Records from a dataset

--- START ---

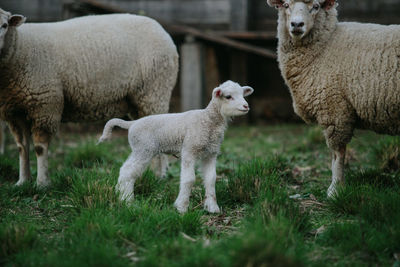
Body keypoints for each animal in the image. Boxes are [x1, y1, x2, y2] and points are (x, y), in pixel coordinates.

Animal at [0, 8, 178, 188]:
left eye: (5, 25)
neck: (20, 48)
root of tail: (162, 31)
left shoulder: (45, 106)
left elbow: (39, 148)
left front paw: (42, 184)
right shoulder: (14, 112)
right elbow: (22, 147)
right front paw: (22, 182)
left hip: (155, 91)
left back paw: (159, 176)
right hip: (139, 99)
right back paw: (151, 175)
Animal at [97, 80, 253, 215]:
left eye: (242, 94)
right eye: (228, 96)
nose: (246, 106)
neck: (208, 120)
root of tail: (132, 123)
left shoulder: (211, 153)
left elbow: (211, 179)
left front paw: (213, 208)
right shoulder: (189, 150)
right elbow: (189, 179)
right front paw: (181, 207)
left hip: (140, 149)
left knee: (125, 170)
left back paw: (120, 195)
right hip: (143, 149)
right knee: (127, 172)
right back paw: (127, 200)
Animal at [266, 0, 400, 197]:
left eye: (316, 6)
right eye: (286, 5)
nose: (297, 25)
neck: (326, 45)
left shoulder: (335, 110)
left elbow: (337, 154)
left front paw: (335, 189)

--- END ---

- What is required -
The answer must be every line of the records above that holds the word "front".

- Output -
left front paw: (42, 184)
right front paw: (22, 182)
left front paw: (213, 208)
right front paw: (181, 207)
left front paw: (335, 189)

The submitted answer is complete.